On Monday, it became more likely that the Ethics Committee will be taking a look at Hagedorn’s office spending, after Minnesota attorney Sybil Dunlop filed a complaint against the congressman with the Office of Congressional Ethics, an independent body that investigates allegations of wrongdoing and refers them to the Ethics Committee.
But even Dunlop, who did a thorough analysis of House rules, said she couldn’t find a rule explicitly banning the relationship. Instead, she pointed to measures in the Code of Ethics for Government Service, which state that the members should find the most “efficient and economical” services, not “discriminate unfairly by the dispensing of special favors or privileges to anyone” and engage in no business that is “inconsistent with the conscientious performance of his governmental duties.” She also pointed to an even more vague clause that states members and officers of the House must “adhere to the spirit and the letter” of the rules.

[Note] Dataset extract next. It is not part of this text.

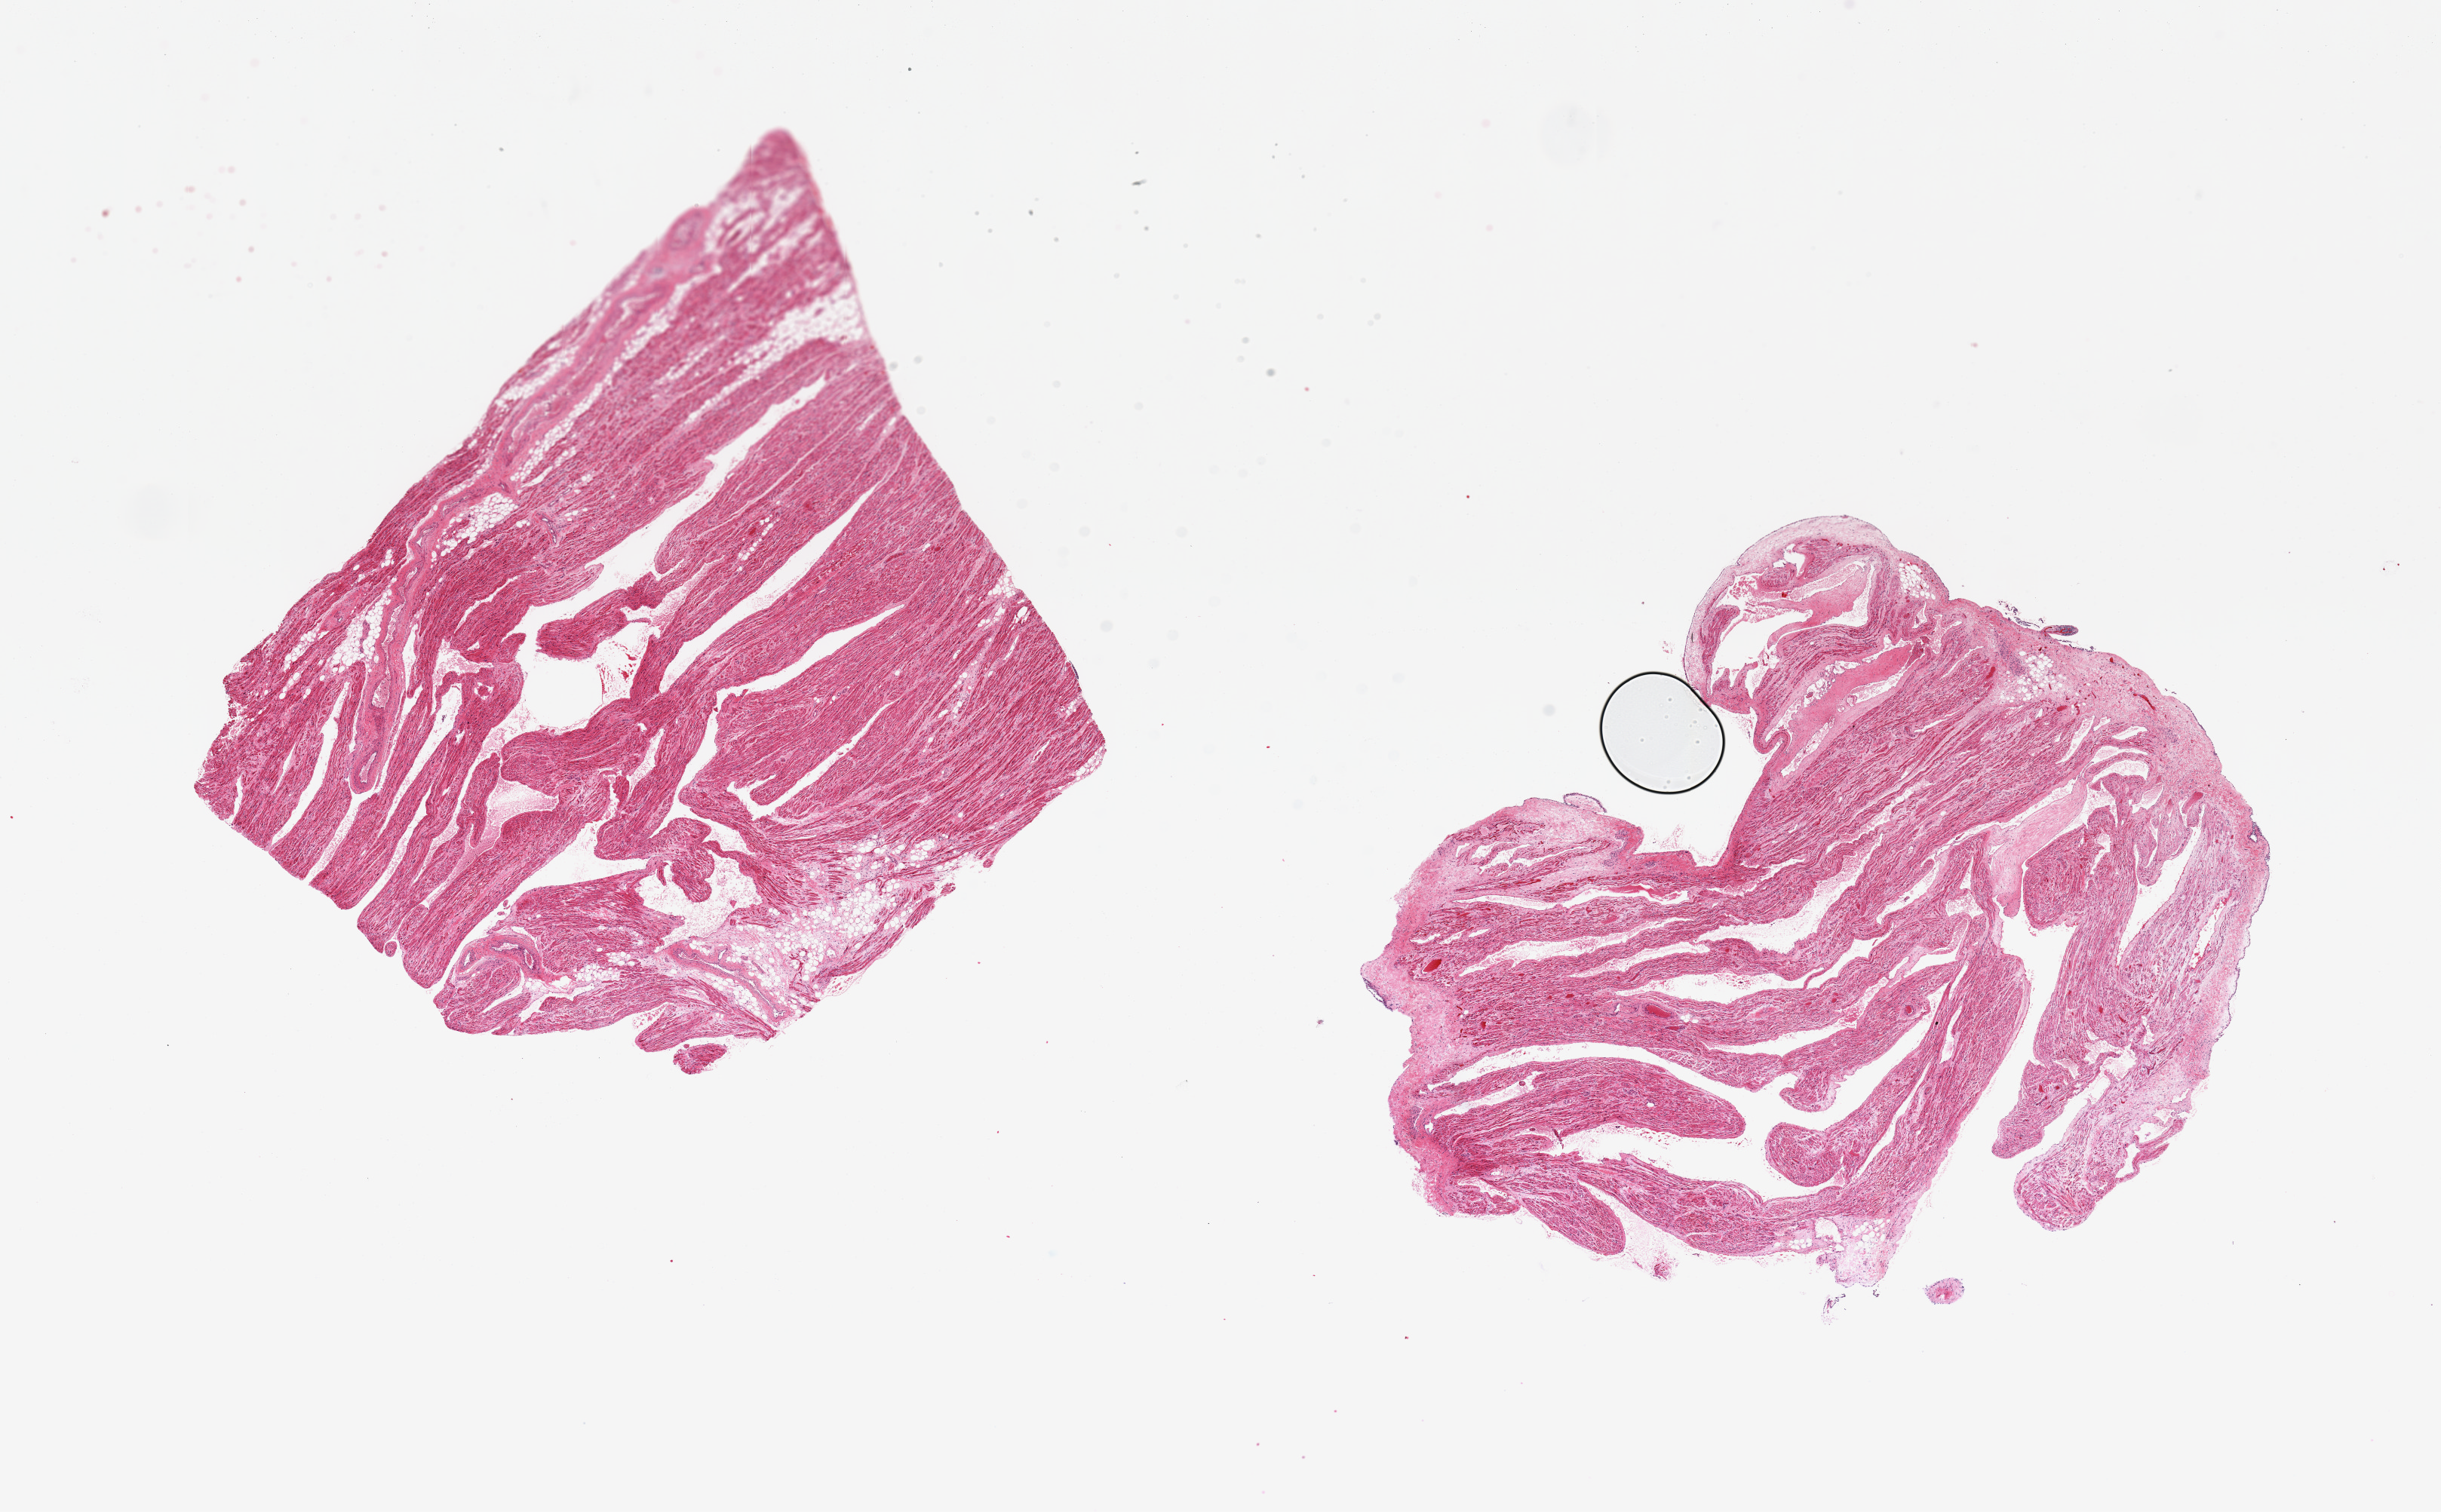
Digitized haematoxylin and eosin-stained section, whole scanned area (about 25.6 x 15.9 mm, slide scanned at 20x) shown as a low-resolution overview. PAXgene-fixed paraffin-embedded (PFPE) section. Section of auricular appendage (target tissue). Donor tissue sample.
Reviewer comment on this tissue sample: 2 pieces, 9x7 & 10x8mm; 0.5 mm thick epicardium on one.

“A blanket rule certainly makes it easier to know what the right move is,” Dunlop said in an interview.
In fact, the larger issue could arise if it can be proven that Abernathy West was overcharging Hagedorn’s office, as alleged in the internal review of the mailings carried out by Hagedorn’s lawyer.
A spokeswoman for Abernathy West disputed that claim, however, justifying the price tag by saying the mailers were not “cookie cutter” and were produced under time constraints.
“Abernathy West stands behind the quality and value of its work,” the spokeswoman said.
Daniel Schuman, a government transparency advocate and policy director of the nonpartisan democracy reform group Demand Progress, said that despite the vagueness of the House’s internal rules, the Su brothers could run into legal problems if investigators start throwing out subpoenas or asking for documents.
Schuman said the fact that Abernathy West hid its ownership behind Delaware incorporation papers seems suspicious on its face, and that if investigators uncover any financial interest in the company by Peter Su or Hagedorn or documents outlining attempts to defraud the office of taxpayer money, the violations could change from technical to legal.
“It looks a little bit like a kickback scheme, doesn’t it?” Schuman said. “They didn’t disclose the relationship to the member. If they had they would have said so. So they were sending money to an affiliated company without disclosing to the member they did it at a rate that’s way above the appropriate rate. I mean, either it’s fraud or they’re massively incompetent.”
A spokeswoman for Abernathy West referred questions about whether Hagedorn knew the company was owned by his chief of staff’s brother to Hagedorn’s office and said Nien Su does not want to interpret whether his business relationship with the office was prohibited by House rules. The spokeswoman also said Nien Su is the only owner of the company and neither Peter Su, nor Hagedorn nor his family received any monetary compensation because of the deal.
She added that the Delaware incorporation was a run of the mill business registration.
“Mr. Su, like millions of others, chose to incorporate in Delaware to avail himself of the favorable business laws and tax treatment available in Delaware,” she said. “He was not trying to hide his ownership.”
Hagedorn said he did not know about the relationship, according to the internal review of the spending conducted by D.C.-based lawyer Elliot Berke.
The earliest evidence tying Hagedorn to knowledge of the company’s ownership came courtesy of Peter Su, who leaked to the Minneapolis Star Tribune a recording of a conversation he had with Hagedorn on August 7 — one day after the Minnesota Reformer first reached out to Hagedorn’s office seeking comment about the spending on Invocq Technologies and Abernathy West.
In that conversation, Hagedorn said, “I don’t believe there’s any problem.”
With the rules around the issue being so vague, who could blame him?